Listed entries –
- - -

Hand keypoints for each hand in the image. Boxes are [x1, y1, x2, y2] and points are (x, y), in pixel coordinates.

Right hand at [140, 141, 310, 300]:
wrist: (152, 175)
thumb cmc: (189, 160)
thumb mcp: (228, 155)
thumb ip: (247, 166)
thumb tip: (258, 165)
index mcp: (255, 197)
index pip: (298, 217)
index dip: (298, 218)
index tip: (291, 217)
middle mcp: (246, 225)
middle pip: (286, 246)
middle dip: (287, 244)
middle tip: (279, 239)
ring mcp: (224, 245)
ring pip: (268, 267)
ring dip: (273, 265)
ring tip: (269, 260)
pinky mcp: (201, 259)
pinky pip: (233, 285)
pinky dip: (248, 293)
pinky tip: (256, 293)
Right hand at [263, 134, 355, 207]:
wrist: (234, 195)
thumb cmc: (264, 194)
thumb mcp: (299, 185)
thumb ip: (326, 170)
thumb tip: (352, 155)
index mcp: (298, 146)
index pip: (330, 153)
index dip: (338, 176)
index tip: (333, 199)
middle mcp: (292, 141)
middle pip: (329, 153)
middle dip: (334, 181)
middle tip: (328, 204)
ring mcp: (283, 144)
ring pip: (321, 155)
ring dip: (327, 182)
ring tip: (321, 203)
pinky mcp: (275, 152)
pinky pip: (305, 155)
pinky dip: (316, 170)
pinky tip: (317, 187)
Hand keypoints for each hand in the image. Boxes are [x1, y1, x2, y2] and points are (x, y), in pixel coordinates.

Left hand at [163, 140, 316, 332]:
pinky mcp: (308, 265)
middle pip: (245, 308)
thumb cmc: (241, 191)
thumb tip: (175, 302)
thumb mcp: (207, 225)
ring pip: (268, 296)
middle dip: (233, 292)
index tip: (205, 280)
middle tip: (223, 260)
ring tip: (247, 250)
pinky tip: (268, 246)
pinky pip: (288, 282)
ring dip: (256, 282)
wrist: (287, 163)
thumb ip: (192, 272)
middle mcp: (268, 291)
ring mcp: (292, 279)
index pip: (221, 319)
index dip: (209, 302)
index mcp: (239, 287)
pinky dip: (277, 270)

- - -

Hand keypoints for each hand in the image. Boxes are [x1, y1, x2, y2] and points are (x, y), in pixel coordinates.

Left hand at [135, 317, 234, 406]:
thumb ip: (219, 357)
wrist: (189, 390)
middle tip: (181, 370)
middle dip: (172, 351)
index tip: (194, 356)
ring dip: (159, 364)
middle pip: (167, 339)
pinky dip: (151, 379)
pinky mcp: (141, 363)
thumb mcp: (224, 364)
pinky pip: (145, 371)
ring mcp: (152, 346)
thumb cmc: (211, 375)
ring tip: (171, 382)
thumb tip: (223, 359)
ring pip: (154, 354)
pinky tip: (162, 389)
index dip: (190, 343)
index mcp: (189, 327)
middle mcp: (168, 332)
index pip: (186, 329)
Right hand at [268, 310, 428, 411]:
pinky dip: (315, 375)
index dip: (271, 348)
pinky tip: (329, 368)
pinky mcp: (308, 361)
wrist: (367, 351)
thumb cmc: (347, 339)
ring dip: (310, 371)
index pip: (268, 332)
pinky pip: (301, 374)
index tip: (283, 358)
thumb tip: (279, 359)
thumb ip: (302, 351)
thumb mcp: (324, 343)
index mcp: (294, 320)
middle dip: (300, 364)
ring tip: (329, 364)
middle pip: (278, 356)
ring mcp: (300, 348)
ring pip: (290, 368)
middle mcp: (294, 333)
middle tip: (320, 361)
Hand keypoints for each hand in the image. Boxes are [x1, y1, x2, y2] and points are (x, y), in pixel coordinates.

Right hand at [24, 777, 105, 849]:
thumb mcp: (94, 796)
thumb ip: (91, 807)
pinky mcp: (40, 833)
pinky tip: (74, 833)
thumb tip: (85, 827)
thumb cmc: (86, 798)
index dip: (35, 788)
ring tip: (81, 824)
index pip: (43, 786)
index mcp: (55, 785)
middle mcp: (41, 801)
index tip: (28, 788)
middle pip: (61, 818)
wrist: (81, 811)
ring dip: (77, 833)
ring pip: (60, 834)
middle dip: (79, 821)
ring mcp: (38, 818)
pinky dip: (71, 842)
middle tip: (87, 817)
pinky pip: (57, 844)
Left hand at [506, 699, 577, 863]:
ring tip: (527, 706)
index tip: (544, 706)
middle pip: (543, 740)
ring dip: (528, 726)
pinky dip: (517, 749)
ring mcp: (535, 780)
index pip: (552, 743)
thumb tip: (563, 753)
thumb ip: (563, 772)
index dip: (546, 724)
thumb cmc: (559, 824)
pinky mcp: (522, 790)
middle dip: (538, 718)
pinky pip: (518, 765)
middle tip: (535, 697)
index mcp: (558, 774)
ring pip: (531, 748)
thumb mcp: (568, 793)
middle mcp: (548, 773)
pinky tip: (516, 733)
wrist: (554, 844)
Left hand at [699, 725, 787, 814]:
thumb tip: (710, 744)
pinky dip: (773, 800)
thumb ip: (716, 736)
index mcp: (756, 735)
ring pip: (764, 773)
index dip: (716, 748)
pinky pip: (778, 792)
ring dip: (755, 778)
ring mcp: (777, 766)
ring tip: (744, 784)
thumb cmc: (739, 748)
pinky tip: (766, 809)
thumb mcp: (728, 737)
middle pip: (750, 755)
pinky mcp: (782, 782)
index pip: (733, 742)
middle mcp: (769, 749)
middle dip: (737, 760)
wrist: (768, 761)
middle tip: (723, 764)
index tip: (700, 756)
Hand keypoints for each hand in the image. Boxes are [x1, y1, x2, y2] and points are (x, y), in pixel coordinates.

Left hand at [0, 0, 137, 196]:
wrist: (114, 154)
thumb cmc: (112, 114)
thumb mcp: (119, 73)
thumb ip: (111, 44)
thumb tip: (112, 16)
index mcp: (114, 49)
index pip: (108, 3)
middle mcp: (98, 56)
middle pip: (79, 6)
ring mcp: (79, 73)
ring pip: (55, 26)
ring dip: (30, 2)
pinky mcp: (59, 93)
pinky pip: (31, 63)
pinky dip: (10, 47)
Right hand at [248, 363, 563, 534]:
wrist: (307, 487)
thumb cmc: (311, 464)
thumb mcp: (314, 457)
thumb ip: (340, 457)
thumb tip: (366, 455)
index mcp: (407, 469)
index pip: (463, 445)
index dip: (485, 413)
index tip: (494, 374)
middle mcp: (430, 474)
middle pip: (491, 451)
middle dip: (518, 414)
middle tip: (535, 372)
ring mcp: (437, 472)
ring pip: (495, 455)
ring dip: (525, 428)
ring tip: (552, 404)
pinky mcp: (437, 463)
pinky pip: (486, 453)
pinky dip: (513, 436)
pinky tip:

- - -

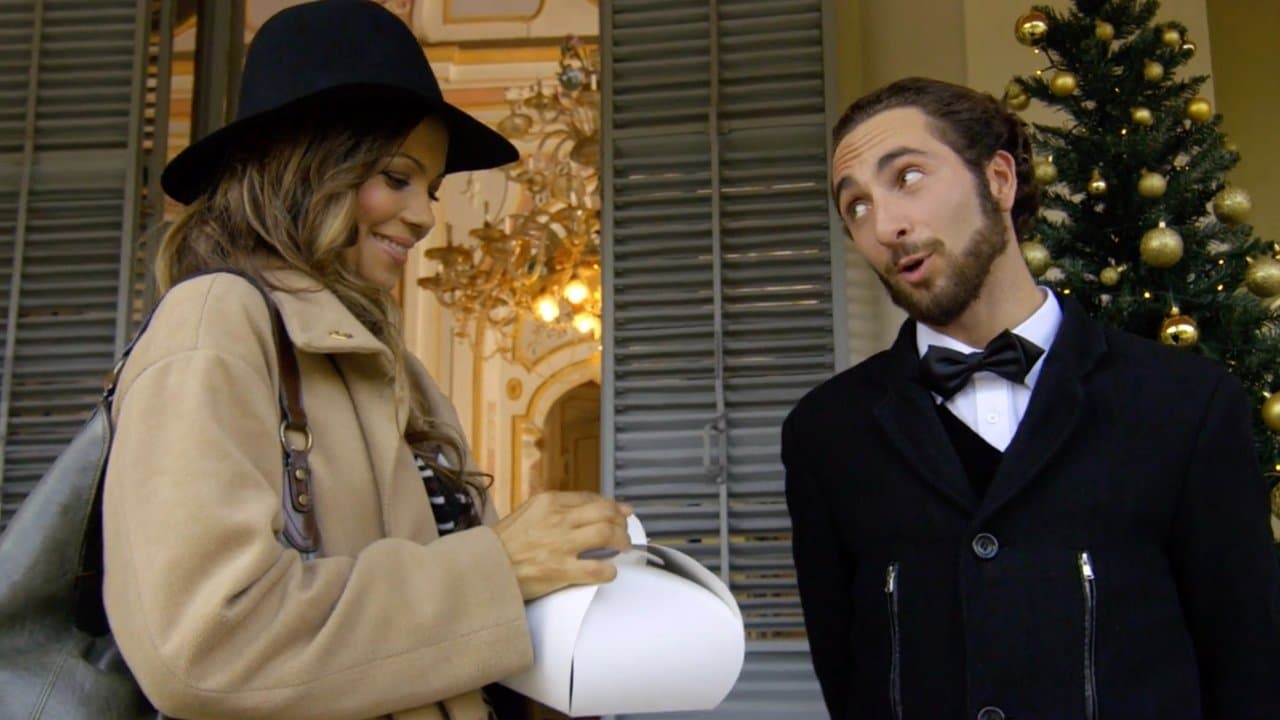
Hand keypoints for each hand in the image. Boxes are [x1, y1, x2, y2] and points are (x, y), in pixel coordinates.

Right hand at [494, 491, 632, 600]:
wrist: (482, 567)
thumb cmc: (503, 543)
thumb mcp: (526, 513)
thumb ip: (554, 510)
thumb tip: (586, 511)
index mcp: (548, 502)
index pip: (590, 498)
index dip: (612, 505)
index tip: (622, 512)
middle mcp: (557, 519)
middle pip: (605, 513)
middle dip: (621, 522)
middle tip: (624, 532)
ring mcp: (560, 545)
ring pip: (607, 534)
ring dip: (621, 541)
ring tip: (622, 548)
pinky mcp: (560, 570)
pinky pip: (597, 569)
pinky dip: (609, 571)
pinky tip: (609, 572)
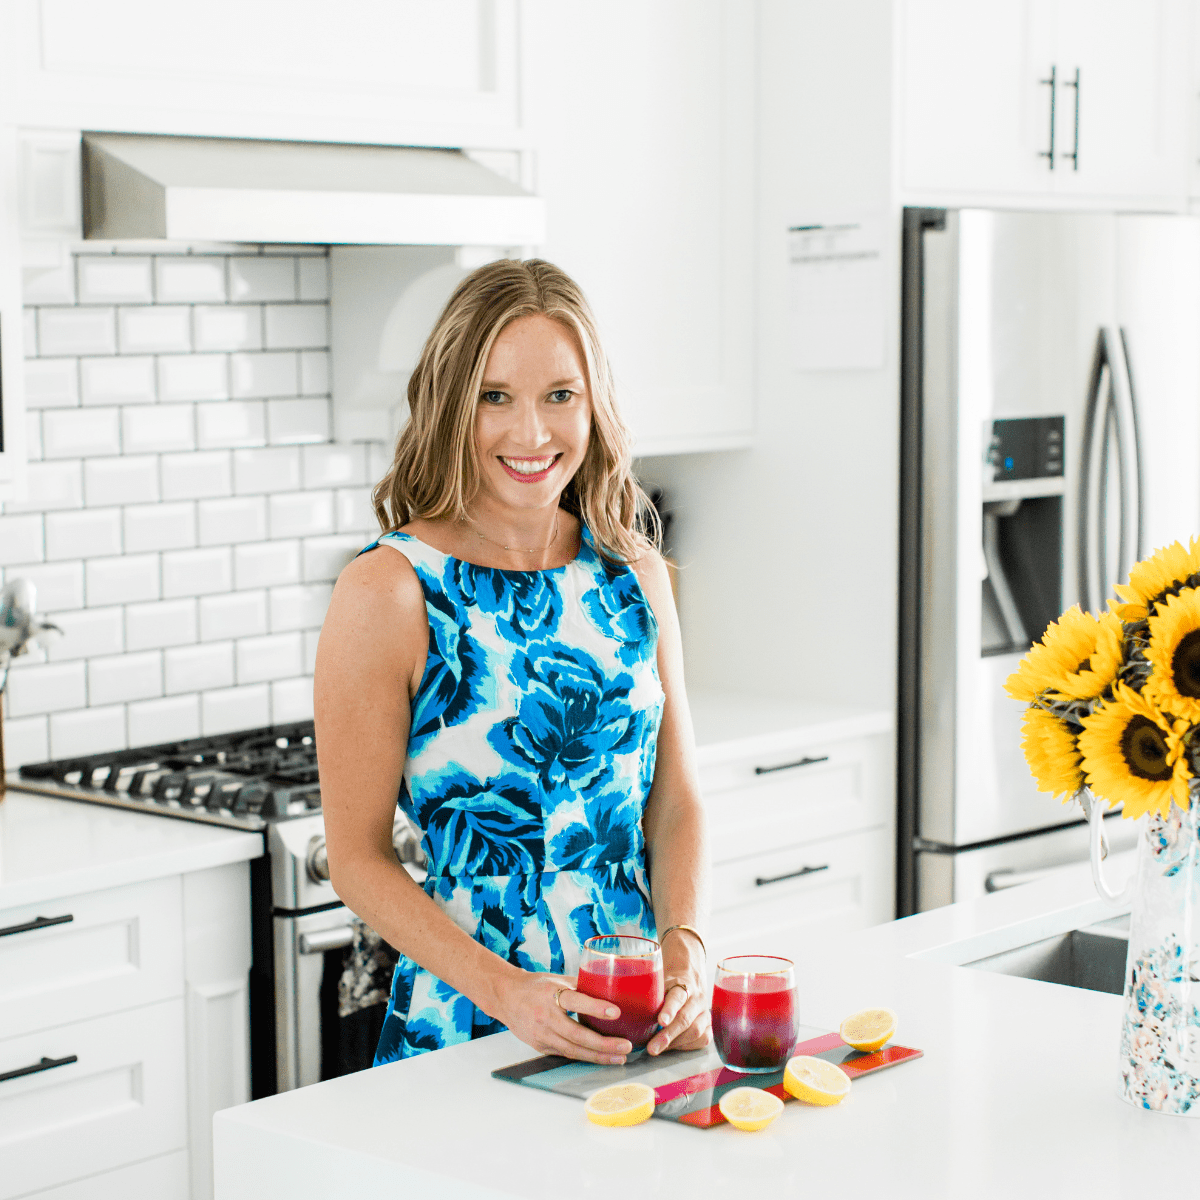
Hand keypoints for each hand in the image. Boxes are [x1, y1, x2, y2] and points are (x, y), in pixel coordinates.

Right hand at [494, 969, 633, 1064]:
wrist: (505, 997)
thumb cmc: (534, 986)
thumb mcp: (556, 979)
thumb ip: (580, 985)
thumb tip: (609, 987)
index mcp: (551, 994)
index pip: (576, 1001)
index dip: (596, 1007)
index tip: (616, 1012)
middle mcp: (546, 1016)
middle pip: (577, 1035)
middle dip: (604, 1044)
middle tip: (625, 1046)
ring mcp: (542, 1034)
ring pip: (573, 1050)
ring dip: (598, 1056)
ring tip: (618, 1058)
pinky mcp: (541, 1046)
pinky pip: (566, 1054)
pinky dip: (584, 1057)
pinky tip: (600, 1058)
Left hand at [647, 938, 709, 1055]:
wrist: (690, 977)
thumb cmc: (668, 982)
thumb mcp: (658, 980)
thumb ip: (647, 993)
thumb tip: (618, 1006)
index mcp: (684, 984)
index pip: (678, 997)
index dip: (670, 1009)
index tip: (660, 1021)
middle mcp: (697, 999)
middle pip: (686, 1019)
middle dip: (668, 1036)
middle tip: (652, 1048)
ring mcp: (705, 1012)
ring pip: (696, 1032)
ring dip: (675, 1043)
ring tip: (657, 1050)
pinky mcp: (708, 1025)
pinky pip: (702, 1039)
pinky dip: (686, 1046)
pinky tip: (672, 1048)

- - -

Out of the data above, give again only the lines starting at the one holding "index tip: (194, 356)" and ending at the one holding "middle mcp: (294, 333)", unchanged.

Written solution –
index tip: (194, 356)
ring dip: (159, 364)
middle pip: (167, 339)
pinky dip: (151, 379)
pinky mcp: (141, 363)
thumb mcp: (224, 364)
pinky pip: (145, 371)
ring mcp: (152, 346)
thumb cmc: (211, 375)
ring tip: (171, 382)
thumb tip: (223, 359)
ring pip: (154, 354)
pinky tip: (162, 389)
index dip: (190, 343)
index mcp: (189, 327)
middle mcp: (168, 332)
index pip: (186, 329)
Right hand at [268, 310, 428, 411]:
pinky dip: (315, 375)
index dip: (271, 348)
pinky tip: (329, 368)
pinky mcp: (308, 361)
wrist: (367, 351)
thumb cmc: (347, 339)
ring dip: (310, 371)
index pip: (268, 332)
pinky pip: (301, 374)
index tip: (283, 358)
thumb tip: (279, 359)
thumb ip: (302, 351)
thumb mcp: (324, 343)
index mcp: (294, 320)
middle dip: (300, 364)
ring tip: (329, 364)
middle pip: (278, 356)
ring mcp: (300, 348)
ring pip: (290, 368)
middle mcp: (294, 333)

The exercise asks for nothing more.